**Job:**
Select the lines of the records containing the word "while" and list them.

**Data section:**
==================================================

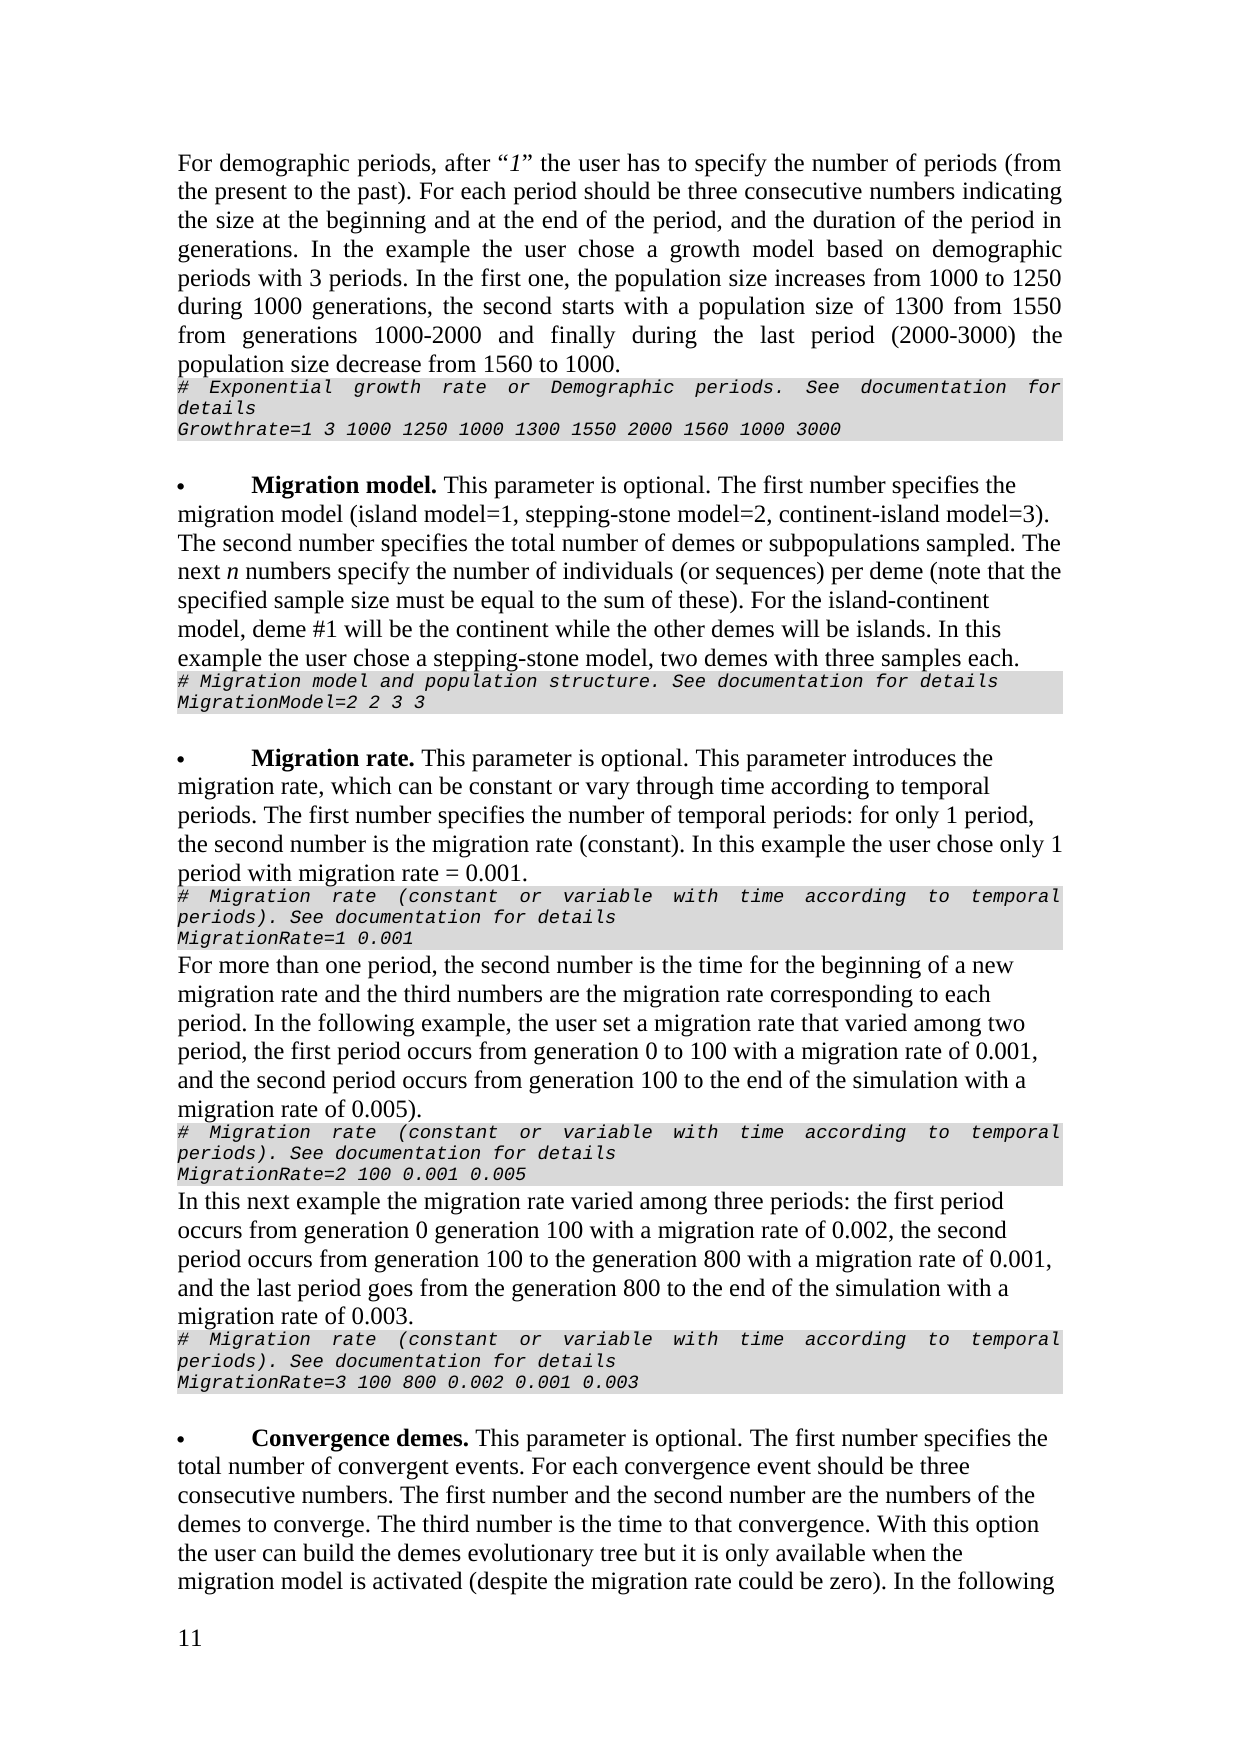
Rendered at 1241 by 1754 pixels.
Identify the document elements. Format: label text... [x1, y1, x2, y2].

text For more than one period, the second number is the time for the beginning of a new migration rate and the third numbers are the migration rate corresponding to each period. In the following example, the user set a migration rate that varied among two period, the first period occurs from generation 0 to 100 with a migration rate of 0.001, and the second period occurs from generation 100 to the end of the simulation with a migration rate of 0.005). [177, 950, 1063, 1123]
text # Exponential growth rate or Demographic periods. See documentation for details [177, 378, 1063, 420]
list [177, 1423, 1063, 1595]
text In this next example the migration rate varied among three periods: the first period occurs from generation 0 generation 100 with a migration rate of 0.002, the second period occurs from generation 100 to the generation 800 with a migration rate of 0.001, and the last period goes from the generation 800 to the end of the simulation with a migration rate of 0.003. [177, 1186, 1063, 1330]
list Migration model. This parameter is optional. The first number specifies the migration model (island model=1, stepping-stone model=2, continent-island model=3). The second number specifies the total number of demes or subpopulations sampled. The next n numbers specify the number of individuals (or sequences) per deme (note that the specified sample size must be equal to the sum of these). For the island-continent model, deme #1 will be the continent while the other demes will be islands. In this example the user chose a stepping-stone model, two demes with three samples each. [177, 470, 1063, 671]
text MigrationRate=3 100 800 0.002 0.001 0.003 [177, 1373, 1063, 1394]
text # Migration rate (constant or variable with time according to temporal periods). See documentation for details [177, 1330, 1063, 1373]
list Migration rate. This parameter is optional. This parameter introduces the migration rate, which can be constant or vary through time according to temporal periods. The first number specifies the number of temporal periods: for only 1 period, the second number is the migration rate (constant). In this example the user chose only 1 period with migration rate = 0.001. [177, 743, 1063, 886]
text # Migration rate (constant or variable with time according to temporal periods). See documentation for details [177, 1123, 1063, 1165]
text # Migration model and population structure. See documentation for details [177, 671, 1063, 693]
text MigrationModel=2 2 3 3 [177, 693, 1063, 714]
list MigrationRate=1 0.001 [177, 929, 1063, 950]
list For demographic periods, after “1” the user has to specify the number of periods (from the present to the past). For each period should be three consecutive numbers indicating the size at the beginning and at the end of the period, and the duration of the period in generations. In the example the user chose a growth model based on demographic periods with 3 periods. In the first one, the population size increases from 1000 to 1250 during 1000 generations, the second starts with a population size of 1300 from 1550 from generations 1000-2000 and finally during the last period (2000-3000) the population size decrease from 1560 to 1000. [177, 148, 1063, 378]
text Growthrate=1 3 1000 1250 1000 1300 1550 2000 1560 1000 3000 [177, 420, 1063, 441]
text MigrationRate=2 100 0.001 0.005 [177, 1165, 1063, 1186]
list # Migration rate (constant or variable with time according to temporal periods). See documentation for details [177, 886, 1063, 929]
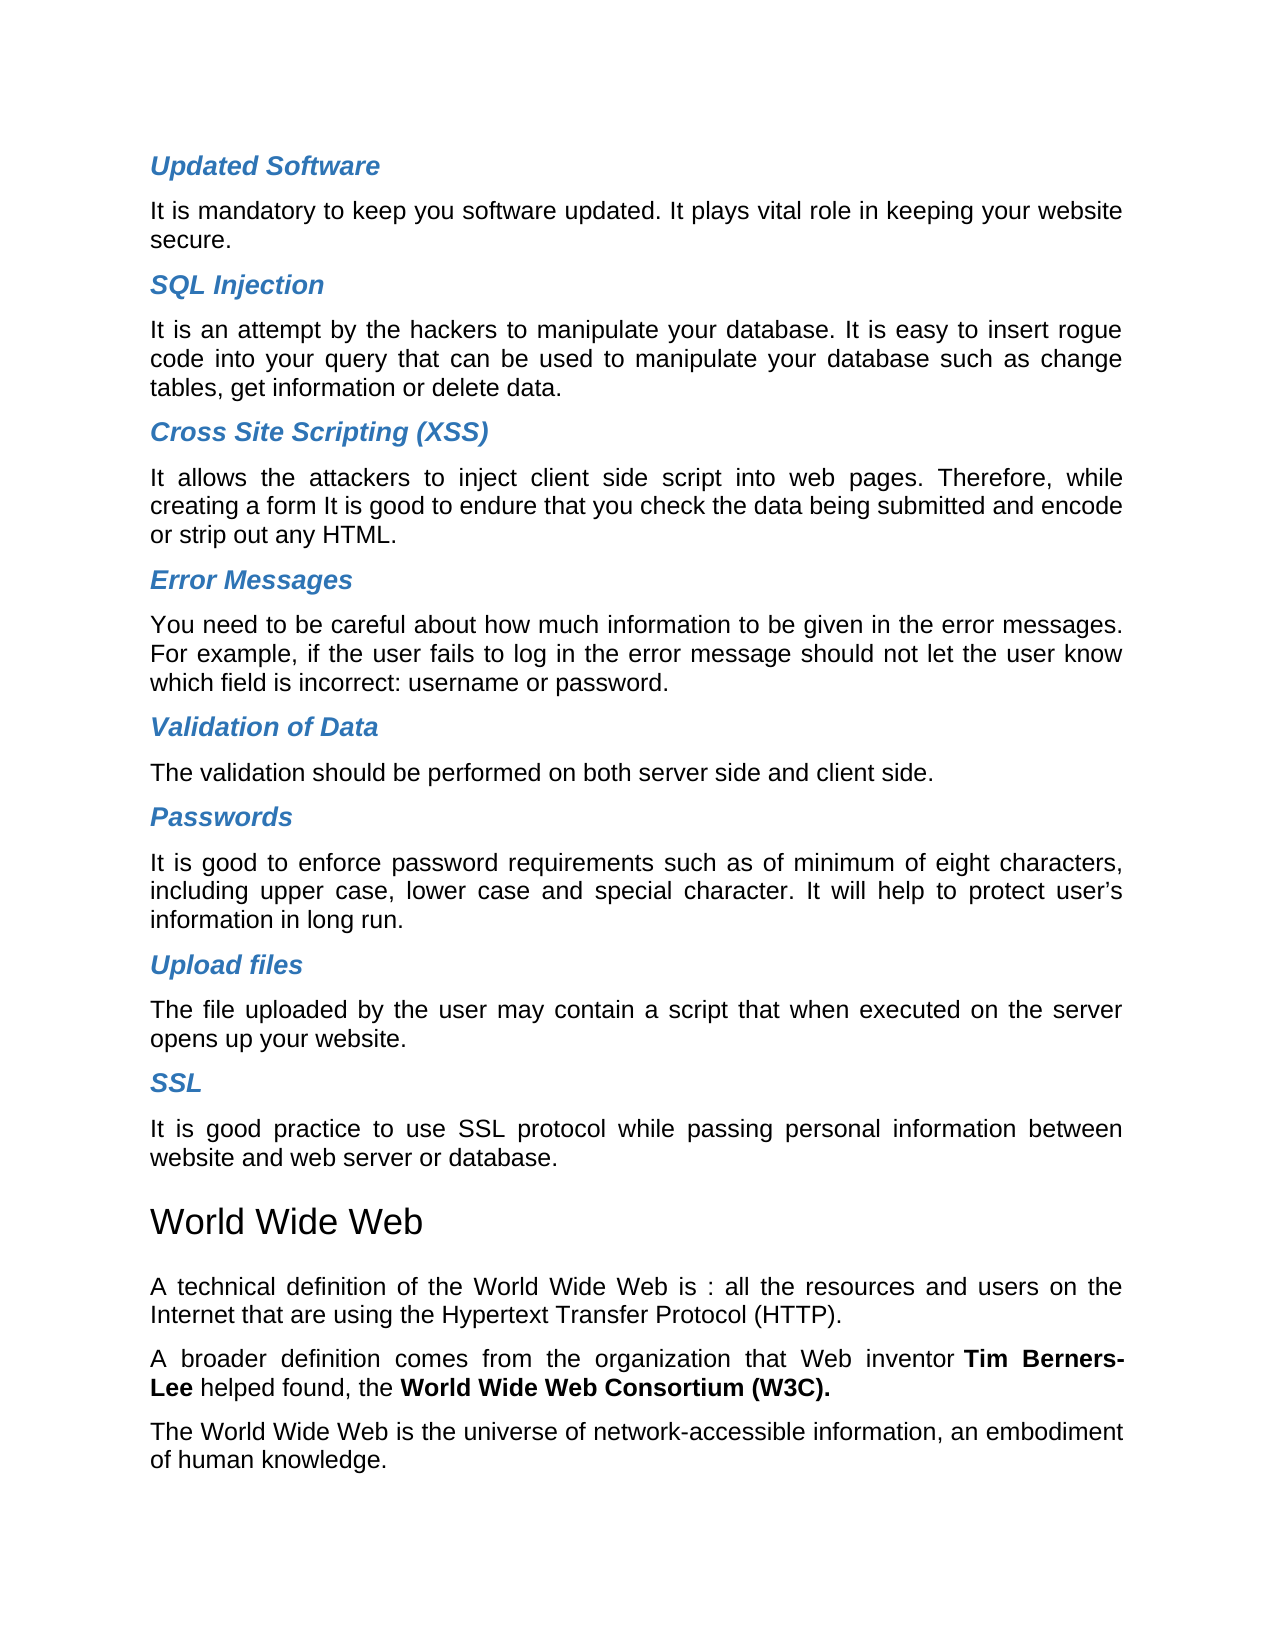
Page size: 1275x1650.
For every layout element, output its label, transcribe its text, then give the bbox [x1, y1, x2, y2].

subtitle Validation of Data [150, 711, 1125, 742]
text You need to be careful about how much information to be given in the error messages. For example, if the user fails to log in the error message should not let the user know which field is incorrect: username or password. [150, 610, 1125, 696]
text The file uploaded by the user may contain a script that when executed on the server opens up your website. [150, 995, 1125, 1052]
subtitle Upload files [150, 949, 1125, 980]
text A broader definition comes from the organization that Web inventor Tim Berners-Lee helped found, the World Wide Web Consortium (W3C). [150, 1344, 1125, 1402]
text It is good to enforce password requirements such as of minimum of eight characters, including upper case, lower case and special character. It will help to protect user’s information in long run. [150, 847, 1125, 934]
subtitle SQL Injection [150, 269, 1125, 300]
text A technical definition of the World Wide Web is : all the resources and users on the Internet that are using the Hypertext Transfer Protocol (HTTP). [150, 1272, 1125, 1329]
subtitle Passwords [150, 801, 1125, 832]
subtitle SSL [150, 1067, 1125, 1099]
text The validation should be performed on both server side and client side. [150, 757, 1125, 786]
subtitle Updated Software [150, 150, 1125, 181]
text It is good practice to use SSL protocol while passing personal information between website and web server or database. [150, 1114, 1125, 1171]
text The World Wide Web is the universe of network-accessible information, an embodiment of human knowledge. [150, 1417, 1125, 1474]
text It is mandatory to keep you software updated. It plays vital role in keeping your website secure. [150, 196, 1125, 254]
subtitle Cross Site Scripting (XSS) [150, 416, 1125, 447]
text It is an attempt by the hackers to manipulate your database. It is easy to insert rogue code into your query that can be used to manipulate your database such as change tables, get information or delete data. [150, 315, 1125, 401]
subtitle Error Messages [150, 564, 1125, 595]
text It allows the attackers to inject client side script into web pages. Therefore, while creating a form It is good to endure that you check the data being submitted and encode or strip out any HTML. [150, 462, 1125, 549]
subtitle World Wide Web [150, 1200, 1125, 1242]
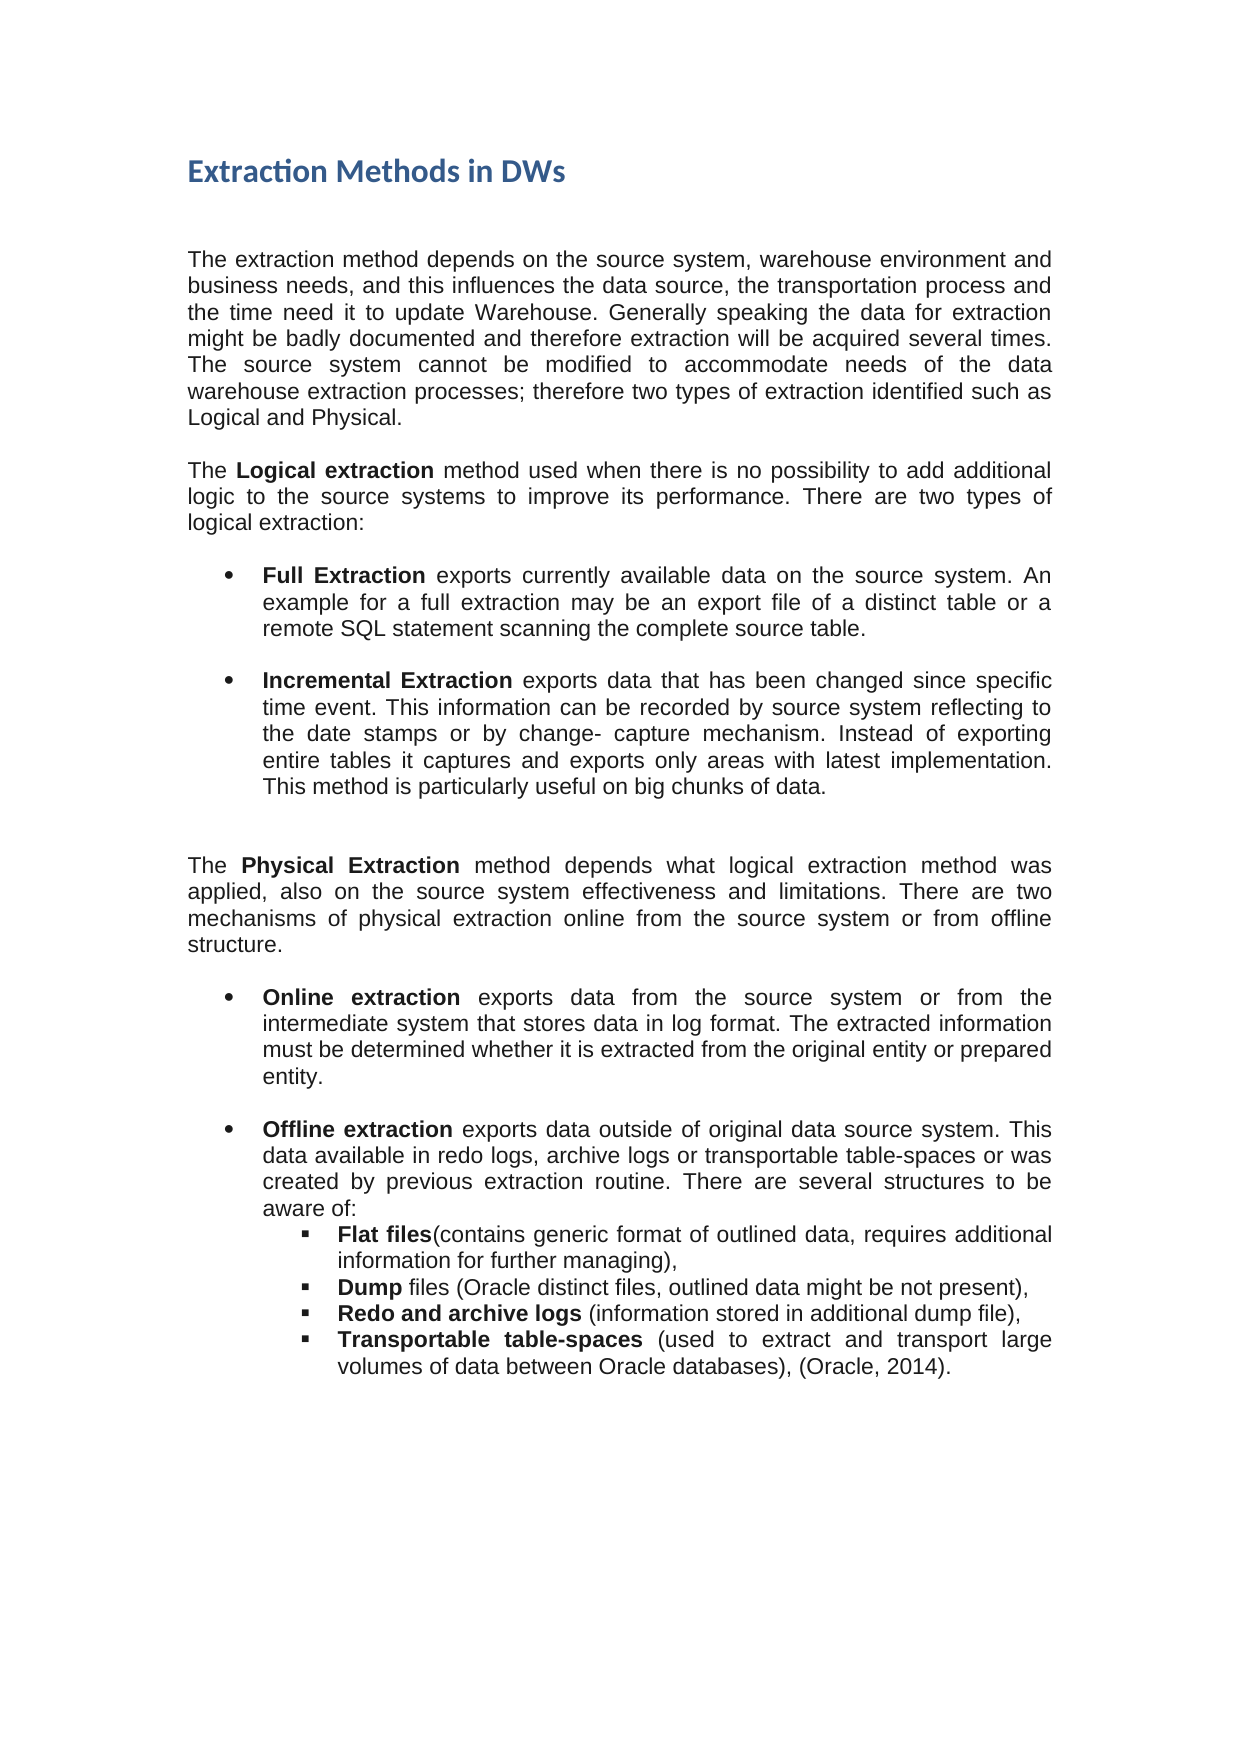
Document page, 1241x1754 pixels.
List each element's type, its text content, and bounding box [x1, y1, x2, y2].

==================================================

**Answer box:**
list Migration model. This parameter is optional. The first number specifies the migration model (island model=1, stepping-stone model=2, continent-island model=3). The second number specifies the total number of demes or subpopulations sampled. The next n numbers specify the number of individuals (or sequences) per deme (note that the specified sample size must be equal to the sum of these). For the island-continent model, deme #1 will be the continent while the other demes will be islands. In this example the user chose a stepping-stone model, two demes with three samples each. [177, 470, 1063, 671]
text It is good practice to use SSL protocol while passing personal information between website and web server or database. [150, 1114, 1125, 1171]
text It allows the attackers to inject client side script into web pages. Therefore, while creating a form It is good to endure that you check the data being submitted and encode or strip out any HTML. [150, 462, 1125, 549]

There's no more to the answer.